**Cel zadania**
Zaktualizuj fragment listingu od wiersza zawierającego „Podobne firmy” aż do końca listingu, z obydwoma krańcami włącznie, zamieniając „KALISZ” na „Kalisz” i pozostawiając resztę bez zmian. Proszę pominąć w odpowiedzi obrazy.

Zebrane dane:
··········
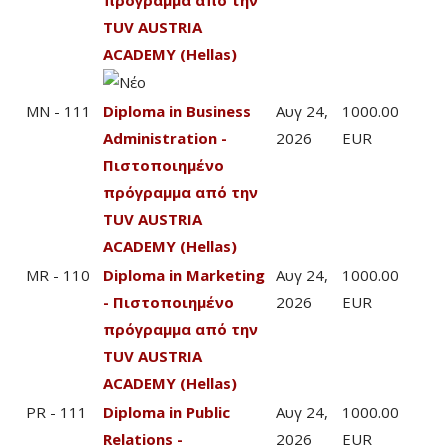
πρόγραμμα από την
TUV AUSTRIA
ACADEMY (Hellas)
MN - 111
Diploma in Business
Αυγ 24,
1000.00
Administration -
2026
EUR
Πιστοποιημένο
πρόγραμμα από την
TUV AUSTRIA
ACADEMY (Hellas)
MR - 110
Diploma in Marketing
Αυγ 24,
1000.00
- Πιστοποιημένο
2026
EUR
πρόγραμμα από την
TUV AUSTRIA
ACADEMY (Hellas)
PR - 111
Diploma in Public
Αυγ 24,
1000.00
Relations -
2026
EUR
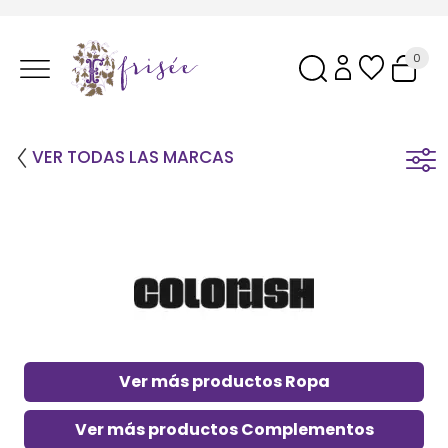
0
VER TODAS LAS MARCAS
Ver más productos Ropa
Ver más productos Complementos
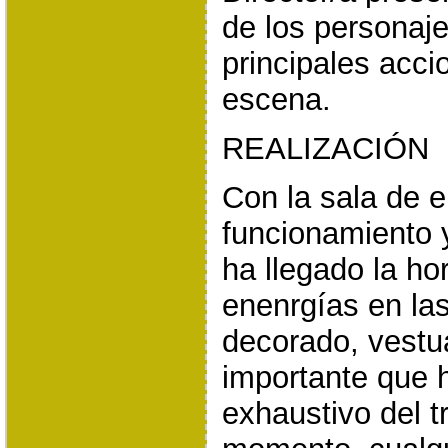
de los personaje
principales acci
escena.
REALIZACIÓN
Con la sala de 
funcionamiento y
ha llegado la ho
enenrgías en las
decorado, vestua
importante que 
exhaustivo del t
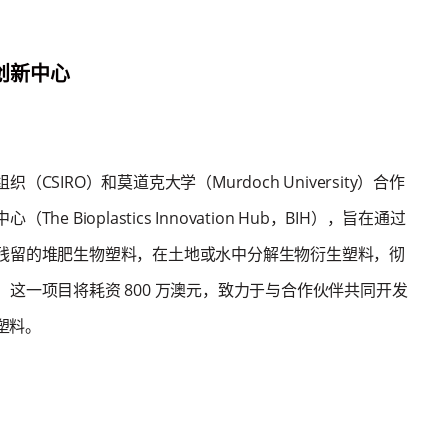
创新中心
CSIRO）和莫道克大学（Murdoch University）合作
he Bioplastics Innovation Hub，BIH），旨在通过
残留的堆肥生物塑料，在土地或水中分解生物衍生塑料，彻
这一项目将耗资 800 万澳元，致力于与合作伙伴共同开发
肥塑料。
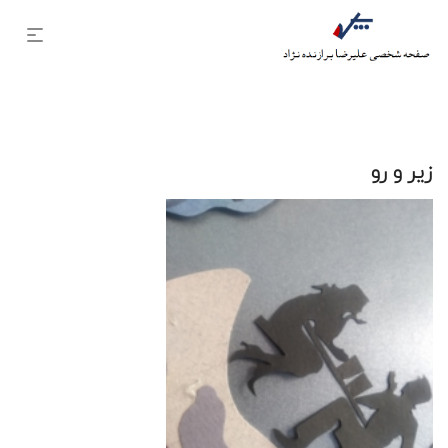
زیر و رو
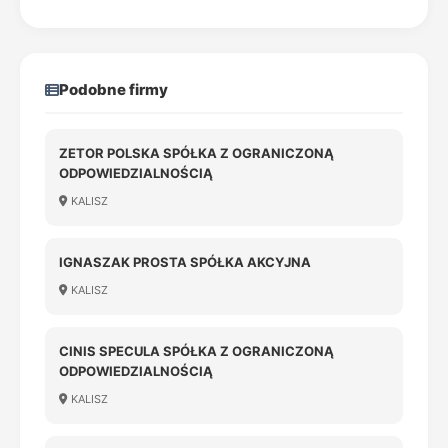
Podobne firmy
ZETOR POLSKA SPÓŁKA Z OGRANICZONĄ
ODPOWIEDZIALNOŚCIĄ
KALISZ
IGNASZAK PROSTA SPÓŁKA AKCYJNA
KALISZ
CINIS SPECULA SPÓŁKA Z OGRANICZONĄ
ODPOWIEDZIALNOŚCIĄ
KALISZ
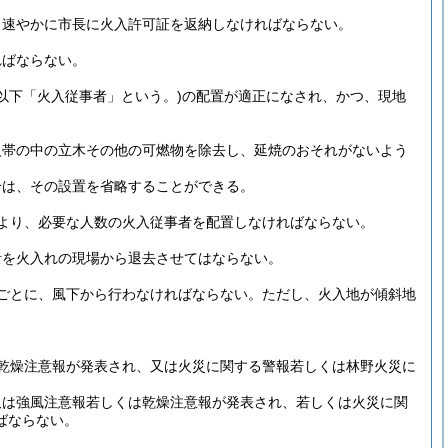
、速やかに市長に火入許可証を返納しなければならない。
ればならない。
(以下「火入従事者」という。)
の配置が適正になされ、かつ、現地
火帯の中の立木その他の可燃物を除去し、延焼のおそれがないよう
合は、その設置を省略することができる。
より、必要な人数の火入従事者を配置しなければならない。
者を火入れの現場から退去させてはならない。
ごとに、風下から行わなければならない。
ただし、火入地が傾斜地
乾燥注意報が発表され、又は火災に関する警報若しくは林野火災に
又は強風注意報若しくは乾燥注意報が発表され、若しくは火災に関
ばならない。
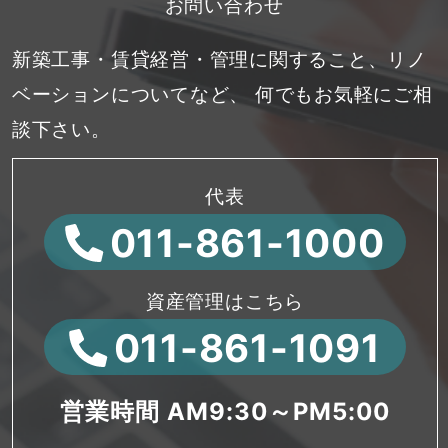
お問い合わせ
新築工事・賃貸経営・管理に関すること、リノ
ベーションについてなど、
何でもお気軽にご相
談下さい。
代表
011-861-1000
資産管理はこちら
011-861-1091
営業時間 AM9:30～PM5:00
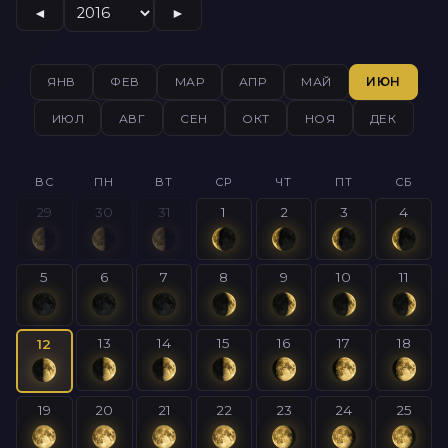
◄
►
ЯНВ
ФЕВ
МАР
АПР
МАЙ
ИЮН
ИЮЛ
АВГ
СЕН
ОКТ
НОЯ
ДЕК
ВС
ПН
ВТ
СР
ЧТ
ПТ
СБ
29
30
31
1
2
3
4
5
6
7
8
9
10
11
13
14
15
16
17
18
12
19
20
21
22
23
24
25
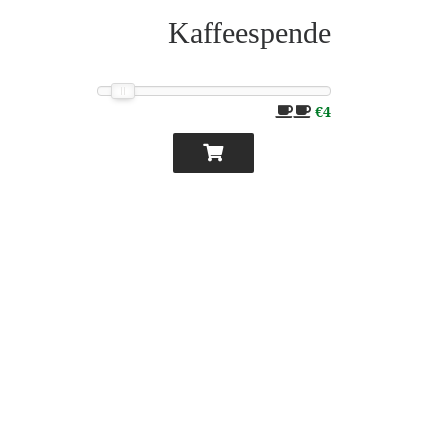
Kaffeespende
€4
··········
**Twoja odpowiedź**
Podobne firmy
ZETOR POLSKA SPÓŁKA Z OGRANICZONĄ
ODPOWIEDZIALNOŚCIĄ
Kalisz
IGNASZAK PROSTA SPÓŁKA AKCYJNA
Kalisz
CINIS SPECULA SPÓŁKA Z OGRANICZONĄ
ODPOWIEDZIALNOŚCIĄ
Kalisz
、速やかに市長に火入許可証を返納しなければならない。
ればならない。
(以下「火入従事者」という。)
の配置が適正になされ、かつ、現地
火帯の中の立木その他の可燃物を除去し、延焼のおそれがないよう
合は、その設置を省略することができる。
より、必要な人数の火入従事者を配置しなければならない。
者を火入れの現場から退去させてはならない。
ごとに、風下から行わなければならない。
ただし、火入地が傾斜地
乾燥注意報が発表され、又は火災に関する警報若しくは林野火災に
又は強風注意報若しくは乾燥注意報が発表され、若しくは火災に関
ばならない。
お問い合わせ
新築工事・賃貸経営・管理に関すること、リノ
ベーションについてなど、
何でもお気軽にご相
談下さい。
代表
011-861-1000
資産管理はこちら
011-861-1091
営業時間 AM9:30～PM5:00
◄
►
ЯНВ
ФЕВ
МАР
АПР
МАЙ
ИЮН
ИЮЛ
АВГ
СЕН
ОКТ
НОЯ
ДЕК
ВС
ПН
ВТ
СР
ЧТ
ПТ
СБ
29
30
31
1
2
3
4
5
6
7
8
9
10
11
13
14
15
16
17
18
12
19
20
21
22
23
24
25
Kaffeespende
€4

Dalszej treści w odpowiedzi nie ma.